Bijam mam sarva-bhutanam viddhi partha sanatanam (7.10): “I am the origin, the seed of all things. Whatever be the diversity that you see in this world – milk is different from stone, mango is different from sand, water is different from honey – whatever be the difference visible to the eyes and to your sensory experience, the seed of all these so-called diversifications is Me alone.” We are told that things differ in their chemical composition on account of the atomic particles differing in their number and velocity. If the number and the velocity of the atoms in milk change, it can become poison; and if the number and the velocity of the atoms in poison are either increased or decreased as would be required, it can become milk. Nectar can become poison and poison can become nectar by the permutation and combination of the inner components. In science they are called atomic particles. Whatever be the diversity that we see in this world – varieties of fruit, honey, the fragrance of beautiful things – can we imagine they all come from the sun, which is a blazing mass of atomic energy?
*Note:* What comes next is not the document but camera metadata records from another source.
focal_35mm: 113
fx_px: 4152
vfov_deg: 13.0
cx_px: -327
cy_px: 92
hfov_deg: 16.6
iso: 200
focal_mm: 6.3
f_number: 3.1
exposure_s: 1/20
There must be some miracle working in the blazing heat of the sun where everything must be in a potential form – else nothing could be on earth, which has come from it. So everything is there in an unimaginable form, in the seed of all things. Bijam mam sarva-bhutanam viddhi partha sanatanam: “Know Me as the eternal seed of all things, in all variety or diversity.”
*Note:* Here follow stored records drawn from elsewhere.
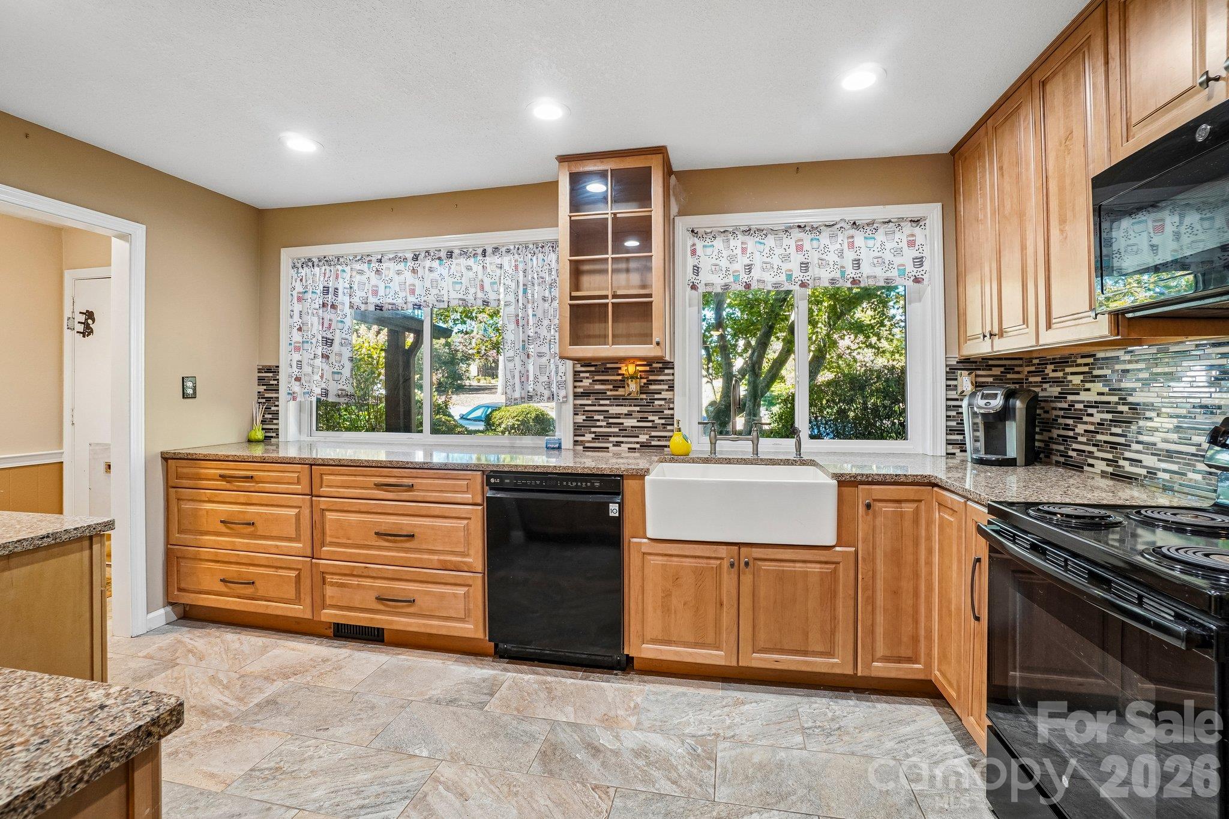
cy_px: 410
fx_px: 512
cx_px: 614
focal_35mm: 15
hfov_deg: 100.4
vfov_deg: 77.3
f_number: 8
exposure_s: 1/6
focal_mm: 10
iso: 400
Buddhir buddhimatam asmi: If we have intelligence, it is a ray of the light that is emanating from God’s brilliance. An intelligent person is more sattvic than an unintelligent person in the sense that the buddhi of the intelligent person is less dominated by rajas and tamas and, therefore, the Atman’s light can shine through on the sattvic intellect of an intelligent person. The intelligence quotient of a person – the IQ as it is called these days – is dependent entirely on the extent of the Atman’s light that can be reflected through the buddhi. The intellect is only a vehicle, like a mirror. It itself does not think and understand, as a mirror does not shine unless there is light. The light has to come from the Atman within through the three kosas, but that cannot happen if rajas and tamas cloud the intellect. Thus, an intelligent person, a genius, a great scholar, a highly learned person with great insight – such person has the blessing of embodying in his own or her own intellect the mighty wisdom of God. Buddhir buddhimatam asmi: “The intelligence of the intelligent is My consciousness – the Supreme Intelligence, jnana, that is reflected there through the intellects of people.”
Tejas tejasvinam aham: The valour of people, the zest that we feel, the enthusiasm that we have, the vigour that we manifest in our daily activity, the indomitable power that we sometimes manifest, and the indefatigability with which we manifest our capacity to work – they come from God.